Energy-Aware Task Allocation for Teams of Multi-mode Robots
Takumi Ito, Riku Funada, Mitsuji Sampei, Gennaro Notomista
TL;DR
Problem: energy-aware MRTA for teams of robots with switchable modes; aim to jointly allocate tasks and select execution modes to optimize energy use and resilience. Approach: encode multimodality using a graph-based representation with a virtual-robot layer, define mapping matrices $F$, $T$, $S$, and $\Pi$ to capture capabilities and task requirements, and solve a mixed-integer quadratic program that incorporates Control Barrier Function constraints; extend to high relative degree dynamics using integral CBFs and derive linear matrix inequalities for convergence. Contributions: (1) a unified multi-mode MRTA framework; (2) constraint-based task execution applicable to high relative degree dynamics; (3) convergence guarantees via LMIs; (4) simulations demonstrating energy-aware mode switching and resilience under regulatory restrictions. Significance: enables energy-efficient, resilient coordination of heterogeneous robots across diverse tasks and environments.
Abstract
This work proposes a novel multi-robot task allocation framework for robots that can switch between multiple modes, e.g., flying, driving, or walking. We first provide a method to encode the multi-mode property of robots as a graph, where the mode of each robot is represented by a node.
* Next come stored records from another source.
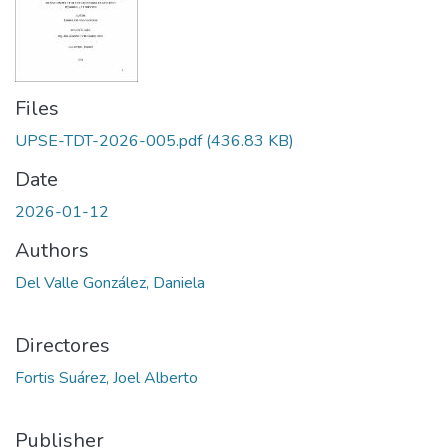
Files
UPSE-TDT-2026-005.pdf
(436.83 KB)
Date
2026-01-12
Authors
Del Valle González, Daniela
Directores
Fortis Suárez, Joel Alberto
Publisher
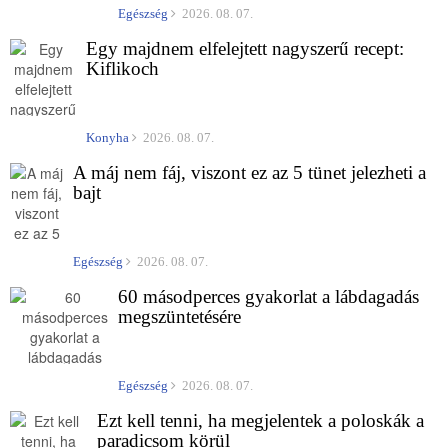
Egészség
2026. 08. 07.
Egy majdnem elfelejtett nagyszerű recept:
Kiflikoch
Konyha
2026. 08. 07.
A máj nem fáj, viszont ez az 5 tünet jelezheti a
bajt
Egészség
2026. 08. 07.
60 másodperces gyakorlat a lábdagadás
megszüntetésére
Egészség
2026. 08. 07.
Ezt kell tenni, ha megjelentek a poloskák a
paradicsom körül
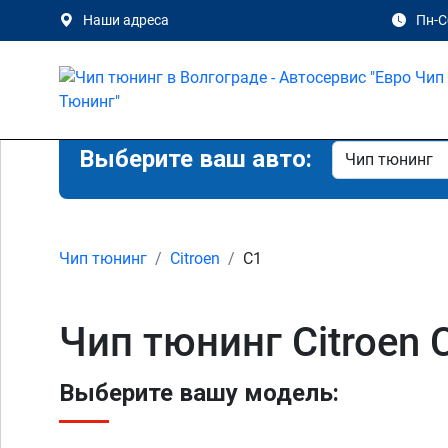
Наши адреса
Пн-Сб
Выберите ваш авто:
Чип тюнинг
Citroen
C1
Чип тюнинг Citroen 
Выберите вашу модель:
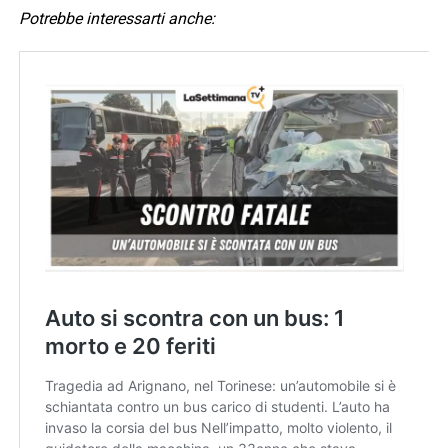
Potrebbe interessarti anche:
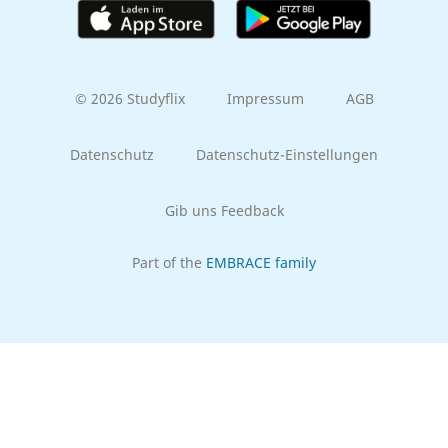
© 2026 Studyflix
Impressum
AGB
Datenschutz
Datenschutz-Einstellungen
Gib uns Feedback
Part of the
EMBRACE family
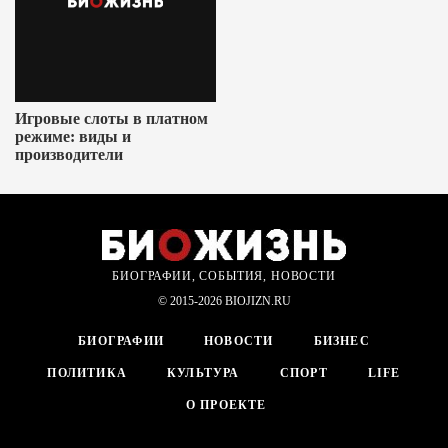
Игровые слоты в платном
режиме: виды и
производители
БИОГРАФИИ, СОБЫТИЯ, НОВОСТИ
© 2015-2026 BIOJIZN.RU
БИОГРАФИИ
НОВОСТИ
БИЗНЕС
ПОЛИТИКА
КУЛЬТУРА
СПОРТ
LIFE
О ПРОЕКТЕ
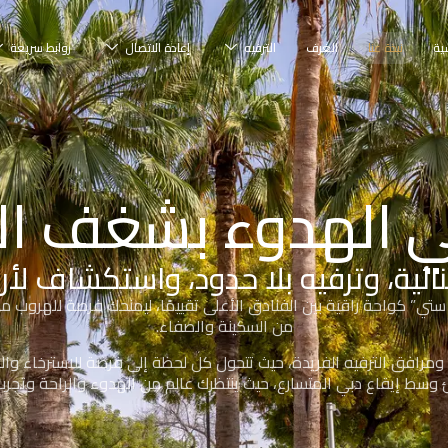
ية
نبذة عنا
الغرف
الترفيه
إعادة الاتصال
روابط سريعة
ي الهدوء بشغف ا
ائية، وترفيه بلا حدود، واستكشاف لأر
ستي” كواحة راقية بين الفنادق الأعلى تقييمًا، ليمنحك فرصة للهروب
من السكينة والصفاء.
ومرافق الترفيه الفريدة، حيث تتحول كل لحظة إلى فرصة للاسترخاء وال
وسط إيقاع دبي المتسارع، حيث ينتظرك عالم من الهدوء والراحة وتجرب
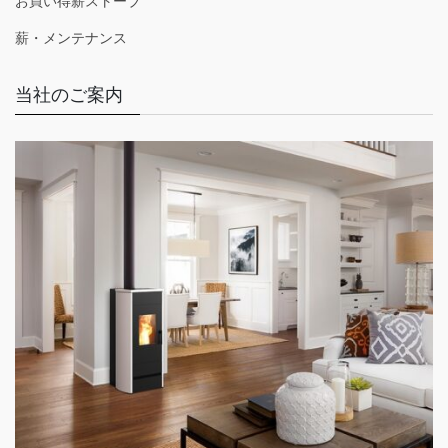
お買い得薪ストーブ
薪・メンテナンス
当社のご案内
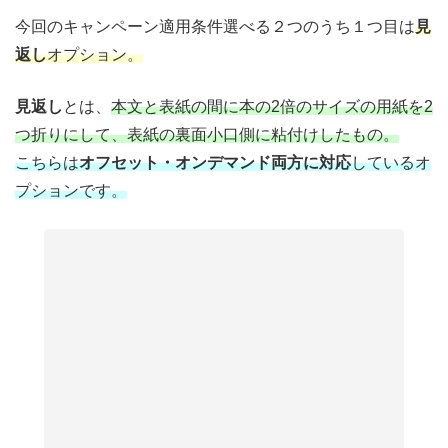
今回のキャンペーン適用条件選べる２つのうち１つ目は
見
返し
オプション。
見返し
とは、
本文と表紙の間に本の2倍のサイズの用紙を2
つ折りにして、表紙の裏面小口側に粘付けしたもの。
こちらは
オフセット・オンデマンド両方に対応
しているオ
プションです。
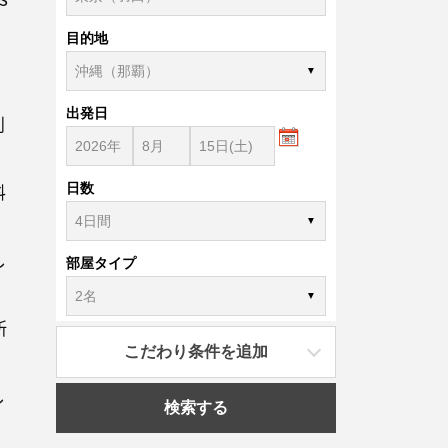
目的地
」
出発日
利
料
日数
ら
し
部屋タイプ
所
こだわり条件を追加
し
検索する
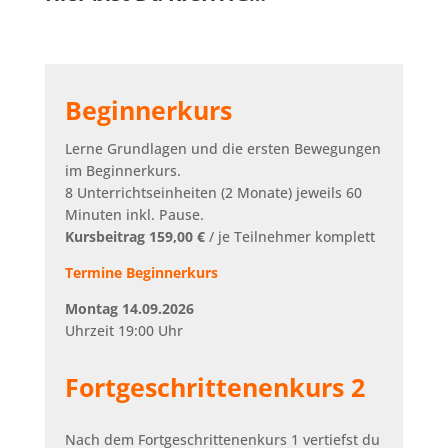
Beginnerkurs
Lerne Grundlagen und die ersten Bewegungen
im Beginnerkurs.
8 Unterrichtseinheiten (2 Monate) jeweils 60
Minuten inkl. Pause.
Kursbeitrag 159,00 €
/ je Teilnehmer komplett
Termine Beginnerkurs
Montag 14.09.2026
Uhrzeit 19:00 Uhr
Fortgeschrittenenkurs 2
Nach dem Fortgeschrittenenkurs 1 vertiefst du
Next, we formulate a constrained optimization problem to decide both the task to be allocated to each robot as well as the mode in which the latter should execute the task. The robot modes are optimized based on the state of the robot and the environment, as well as the energy required to execute the allocated task. Moreover, the proposed framework is able to encompass kinematic and dynamic models of robots alike. Furthermore, we provide sufficient conditions for the convergence of task execution and allocation for both robot models.